(Aim of the task): Among the entries below, find the lines with "linecap" and copy them.

(Data records):
▬▬▬▬▬▬▬▬▬▬

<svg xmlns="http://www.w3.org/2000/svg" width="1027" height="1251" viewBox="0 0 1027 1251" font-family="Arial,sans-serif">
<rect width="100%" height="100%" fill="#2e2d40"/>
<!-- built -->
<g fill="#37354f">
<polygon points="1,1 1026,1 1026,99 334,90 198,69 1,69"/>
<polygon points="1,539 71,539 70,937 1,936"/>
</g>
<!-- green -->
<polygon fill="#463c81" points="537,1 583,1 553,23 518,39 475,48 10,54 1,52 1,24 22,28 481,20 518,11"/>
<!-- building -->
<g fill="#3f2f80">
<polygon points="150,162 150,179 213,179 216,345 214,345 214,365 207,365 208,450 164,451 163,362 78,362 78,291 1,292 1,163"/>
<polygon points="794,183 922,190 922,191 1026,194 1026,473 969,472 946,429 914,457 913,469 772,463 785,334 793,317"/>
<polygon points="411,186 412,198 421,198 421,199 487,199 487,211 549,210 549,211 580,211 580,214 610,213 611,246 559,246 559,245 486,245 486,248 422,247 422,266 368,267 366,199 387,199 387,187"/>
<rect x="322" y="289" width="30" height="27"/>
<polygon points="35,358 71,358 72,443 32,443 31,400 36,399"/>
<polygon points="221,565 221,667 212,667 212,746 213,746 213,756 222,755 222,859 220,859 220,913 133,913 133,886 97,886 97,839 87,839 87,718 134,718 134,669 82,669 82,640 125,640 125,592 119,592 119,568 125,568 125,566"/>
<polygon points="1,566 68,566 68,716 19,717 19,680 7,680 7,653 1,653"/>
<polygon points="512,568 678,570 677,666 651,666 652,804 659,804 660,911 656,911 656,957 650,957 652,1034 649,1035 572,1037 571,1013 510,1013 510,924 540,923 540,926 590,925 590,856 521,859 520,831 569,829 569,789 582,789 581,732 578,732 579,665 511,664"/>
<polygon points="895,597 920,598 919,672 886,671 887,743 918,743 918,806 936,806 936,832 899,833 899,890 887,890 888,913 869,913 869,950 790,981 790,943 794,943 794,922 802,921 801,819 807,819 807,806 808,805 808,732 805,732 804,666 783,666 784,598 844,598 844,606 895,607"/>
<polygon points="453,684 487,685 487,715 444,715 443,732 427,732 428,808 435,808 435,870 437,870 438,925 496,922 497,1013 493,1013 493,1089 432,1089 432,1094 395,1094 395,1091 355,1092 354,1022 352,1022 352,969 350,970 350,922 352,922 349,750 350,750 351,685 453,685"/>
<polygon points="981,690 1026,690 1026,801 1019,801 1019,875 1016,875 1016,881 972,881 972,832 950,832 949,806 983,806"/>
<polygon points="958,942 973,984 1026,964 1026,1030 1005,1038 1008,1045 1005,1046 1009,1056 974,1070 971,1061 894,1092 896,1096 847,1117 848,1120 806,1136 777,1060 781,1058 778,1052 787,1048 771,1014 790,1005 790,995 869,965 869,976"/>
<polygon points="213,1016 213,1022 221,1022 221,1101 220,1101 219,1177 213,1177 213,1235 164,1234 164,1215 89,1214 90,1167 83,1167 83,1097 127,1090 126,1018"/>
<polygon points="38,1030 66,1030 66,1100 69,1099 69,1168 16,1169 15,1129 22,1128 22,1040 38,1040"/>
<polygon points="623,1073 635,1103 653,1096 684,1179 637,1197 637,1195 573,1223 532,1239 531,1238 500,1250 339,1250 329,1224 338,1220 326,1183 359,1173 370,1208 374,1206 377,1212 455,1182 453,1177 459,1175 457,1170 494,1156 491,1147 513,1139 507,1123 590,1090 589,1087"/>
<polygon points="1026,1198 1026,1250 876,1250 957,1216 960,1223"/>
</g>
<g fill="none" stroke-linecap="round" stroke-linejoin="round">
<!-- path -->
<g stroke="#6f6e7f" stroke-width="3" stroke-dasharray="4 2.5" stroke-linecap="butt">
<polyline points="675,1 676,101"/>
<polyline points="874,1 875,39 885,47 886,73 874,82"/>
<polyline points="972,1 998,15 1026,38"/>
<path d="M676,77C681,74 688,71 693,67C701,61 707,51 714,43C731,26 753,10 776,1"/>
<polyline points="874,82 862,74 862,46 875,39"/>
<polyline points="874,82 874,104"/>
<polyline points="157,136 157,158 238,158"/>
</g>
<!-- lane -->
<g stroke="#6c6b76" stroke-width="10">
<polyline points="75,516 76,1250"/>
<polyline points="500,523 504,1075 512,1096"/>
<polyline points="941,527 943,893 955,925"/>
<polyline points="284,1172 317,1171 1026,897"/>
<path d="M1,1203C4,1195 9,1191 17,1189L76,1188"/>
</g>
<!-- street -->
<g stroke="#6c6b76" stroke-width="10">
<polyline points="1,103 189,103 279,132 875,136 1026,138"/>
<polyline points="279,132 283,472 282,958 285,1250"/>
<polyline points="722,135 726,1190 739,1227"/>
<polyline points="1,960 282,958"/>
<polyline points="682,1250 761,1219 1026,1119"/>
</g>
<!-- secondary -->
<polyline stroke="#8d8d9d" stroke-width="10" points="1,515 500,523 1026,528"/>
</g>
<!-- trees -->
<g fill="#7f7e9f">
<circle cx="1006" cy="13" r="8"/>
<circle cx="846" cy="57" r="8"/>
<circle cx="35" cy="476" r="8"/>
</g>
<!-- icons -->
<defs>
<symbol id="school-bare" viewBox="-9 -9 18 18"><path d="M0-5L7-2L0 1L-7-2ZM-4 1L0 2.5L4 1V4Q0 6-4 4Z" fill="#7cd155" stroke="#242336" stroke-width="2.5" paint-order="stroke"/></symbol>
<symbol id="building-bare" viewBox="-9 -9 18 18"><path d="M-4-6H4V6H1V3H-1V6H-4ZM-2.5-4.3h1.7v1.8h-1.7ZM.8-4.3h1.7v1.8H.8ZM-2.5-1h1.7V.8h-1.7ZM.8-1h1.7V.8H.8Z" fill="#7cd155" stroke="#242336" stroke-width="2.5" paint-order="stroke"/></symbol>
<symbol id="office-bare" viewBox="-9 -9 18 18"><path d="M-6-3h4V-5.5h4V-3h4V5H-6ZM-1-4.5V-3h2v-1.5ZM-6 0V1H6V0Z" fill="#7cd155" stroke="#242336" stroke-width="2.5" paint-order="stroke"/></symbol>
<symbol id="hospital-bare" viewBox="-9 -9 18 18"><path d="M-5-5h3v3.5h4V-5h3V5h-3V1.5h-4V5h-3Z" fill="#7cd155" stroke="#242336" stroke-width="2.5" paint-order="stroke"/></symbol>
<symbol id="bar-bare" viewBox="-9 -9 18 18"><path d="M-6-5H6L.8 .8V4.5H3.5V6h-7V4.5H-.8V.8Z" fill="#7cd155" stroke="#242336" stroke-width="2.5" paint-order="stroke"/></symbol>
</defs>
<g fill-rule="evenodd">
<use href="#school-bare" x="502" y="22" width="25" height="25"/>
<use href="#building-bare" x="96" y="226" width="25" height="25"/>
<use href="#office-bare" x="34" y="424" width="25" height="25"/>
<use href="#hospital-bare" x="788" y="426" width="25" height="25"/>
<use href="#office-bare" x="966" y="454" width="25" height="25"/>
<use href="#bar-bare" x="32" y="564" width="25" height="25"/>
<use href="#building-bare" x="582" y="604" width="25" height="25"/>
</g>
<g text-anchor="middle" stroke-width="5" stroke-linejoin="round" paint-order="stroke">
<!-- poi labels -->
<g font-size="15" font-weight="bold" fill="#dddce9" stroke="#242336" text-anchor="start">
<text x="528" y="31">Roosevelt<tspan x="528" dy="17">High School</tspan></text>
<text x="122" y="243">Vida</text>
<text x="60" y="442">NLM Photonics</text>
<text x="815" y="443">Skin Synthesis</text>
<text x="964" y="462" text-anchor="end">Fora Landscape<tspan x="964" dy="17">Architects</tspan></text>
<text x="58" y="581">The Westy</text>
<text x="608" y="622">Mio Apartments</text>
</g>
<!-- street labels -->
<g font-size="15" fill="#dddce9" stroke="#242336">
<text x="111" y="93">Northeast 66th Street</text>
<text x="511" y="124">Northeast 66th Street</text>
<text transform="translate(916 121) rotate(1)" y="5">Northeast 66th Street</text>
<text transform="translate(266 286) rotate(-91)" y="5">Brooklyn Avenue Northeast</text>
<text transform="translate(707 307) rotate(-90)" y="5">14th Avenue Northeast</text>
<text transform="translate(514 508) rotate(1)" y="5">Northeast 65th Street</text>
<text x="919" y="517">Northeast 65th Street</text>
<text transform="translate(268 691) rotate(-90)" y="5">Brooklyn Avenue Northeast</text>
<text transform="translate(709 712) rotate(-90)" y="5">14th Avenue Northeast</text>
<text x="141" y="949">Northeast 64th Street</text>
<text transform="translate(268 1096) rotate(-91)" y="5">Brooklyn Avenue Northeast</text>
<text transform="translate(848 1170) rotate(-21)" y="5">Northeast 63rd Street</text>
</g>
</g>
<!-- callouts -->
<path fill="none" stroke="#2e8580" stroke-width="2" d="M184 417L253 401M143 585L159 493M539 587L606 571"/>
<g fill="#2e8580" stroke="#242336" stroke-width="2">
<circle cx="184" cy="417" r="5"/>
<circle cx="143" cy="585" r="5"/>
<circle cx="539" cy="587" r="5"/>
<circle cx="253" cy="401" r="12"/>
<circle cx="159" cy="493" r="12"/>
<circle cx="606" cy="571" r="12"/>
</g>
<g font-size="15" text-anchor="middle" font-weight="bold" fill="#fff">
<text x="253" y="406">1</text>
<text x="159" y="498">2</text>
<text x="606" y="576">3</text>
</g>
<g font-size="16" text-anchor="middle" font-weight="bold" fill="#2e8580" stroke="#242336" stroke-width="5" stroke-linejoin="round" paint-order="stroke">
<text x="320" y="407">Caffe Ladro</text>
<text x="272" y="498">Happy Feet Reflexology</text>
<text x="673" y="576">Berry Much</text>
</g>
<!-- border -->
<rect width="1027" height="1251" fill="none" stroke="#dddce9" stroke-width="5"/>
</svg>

▬▬▬▬▬▬▬▬▬▬

(Exercise response):
<g fill="none" stroke-linecap="round" stroke-linejoin="round">
<g stroke="#6f6e7f" stroke-width="3" stroke-dasharray="4 2.5" stroke-linecap="butt">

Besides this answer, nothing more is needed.